## Task description
Reproduce every row below word for word, omitting the pictures.

## Supplied data
## START
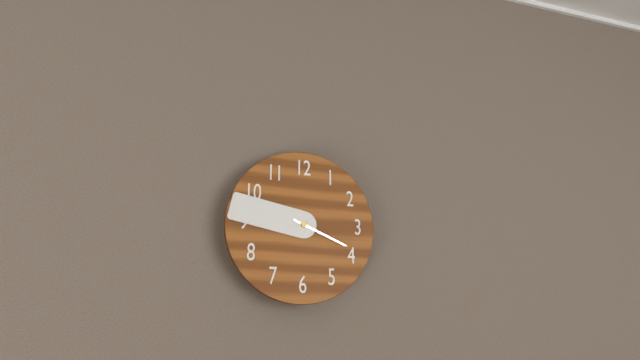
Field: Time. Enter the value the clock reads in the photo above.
3:47
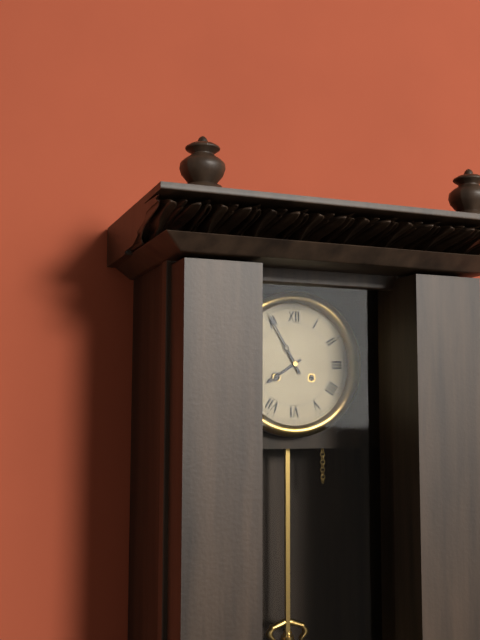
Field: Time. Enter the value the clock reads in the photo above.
7:55
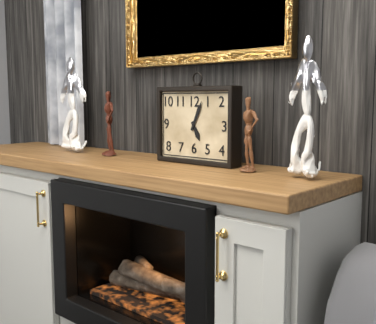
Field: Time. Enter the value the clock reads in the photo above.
5:04
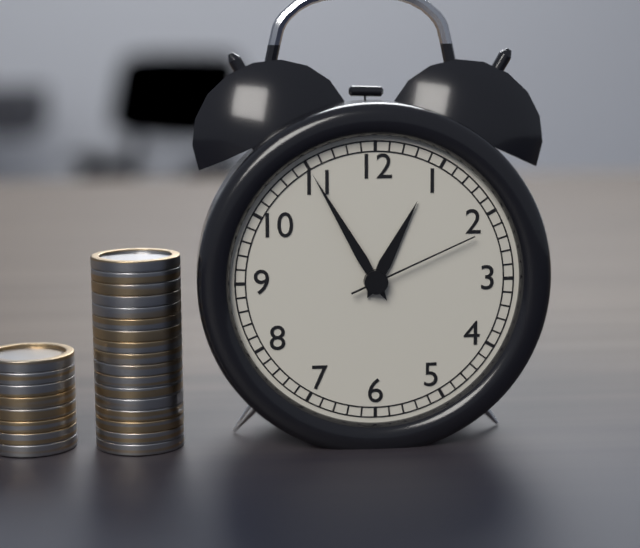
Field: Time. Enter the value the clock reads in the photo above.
12:55:11
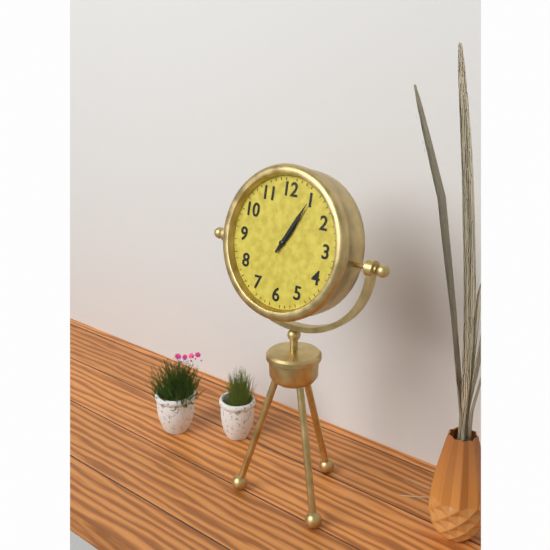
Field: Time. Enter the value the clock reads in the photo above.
1:05
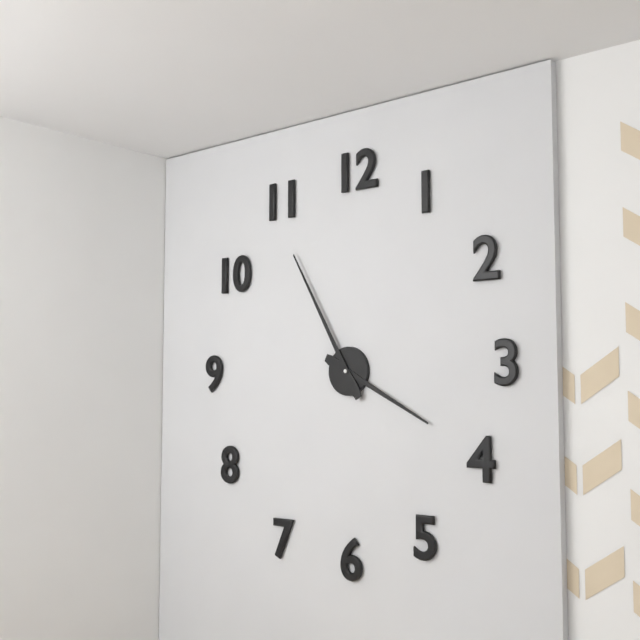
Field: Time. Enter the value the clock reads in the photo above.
3:55
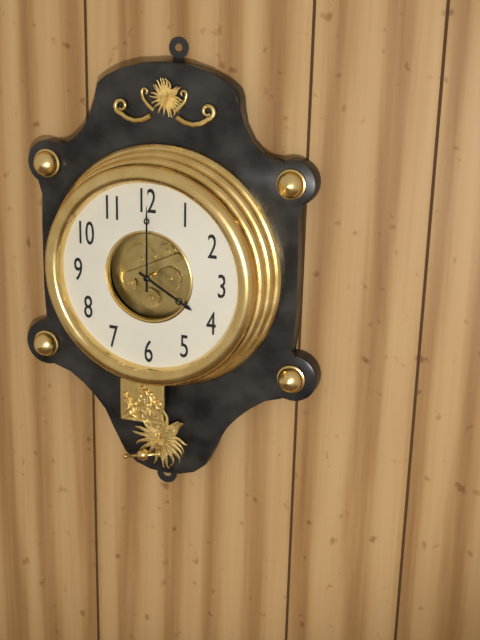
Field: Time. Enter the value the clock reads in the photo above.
4:00
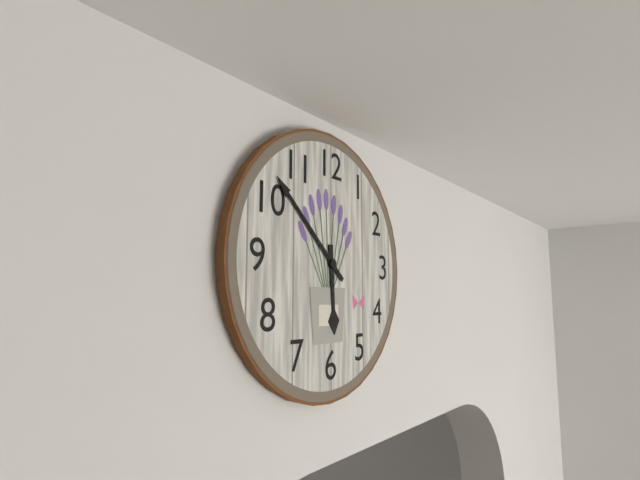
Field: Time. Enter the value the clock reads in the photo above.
5:52
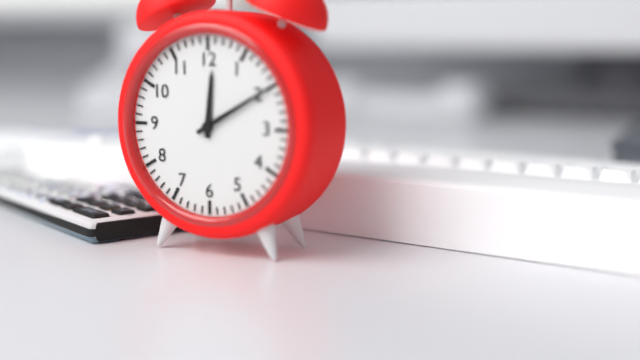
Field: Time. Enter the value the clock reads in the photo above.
12:10
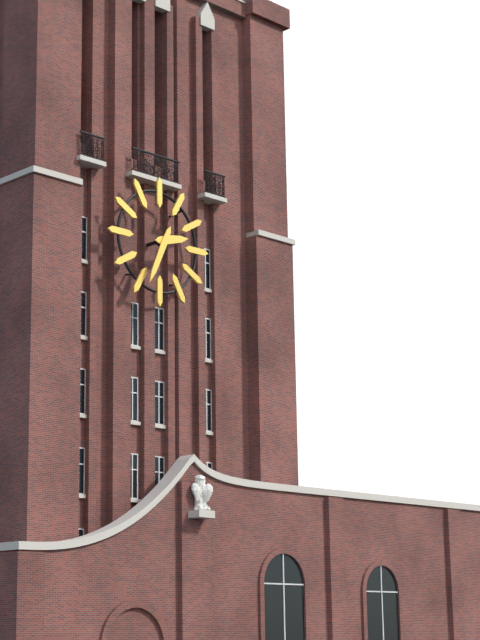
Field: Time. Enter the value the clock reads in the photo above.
2:34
## END
## Expected answer
Field: Time. Enter the value the clock reads in the photo above.
3:47
Field: Time. Enter the value the clock reads in the photo above.
7:55
Field: Time. Enter the value the clock reads in the photo above.
5:04
Field: Time. Enter the value the clock reads in the photo above.
12:55:11
Field: Time. Enter the value the clock reads in the photo above.
1:05
Field: Time. Enter the value the clock reads in the photo above.
3:55
Field: Time. Enter the value the clock reads in the photo above.
4:00
Field: Time. Enter the value the clock reads in the photo above.
5:52
Field: Time. Enter the value the clock reads in the photo above.
12:10
Field: Time. Enter the value the clock reads in the photo above.
2:34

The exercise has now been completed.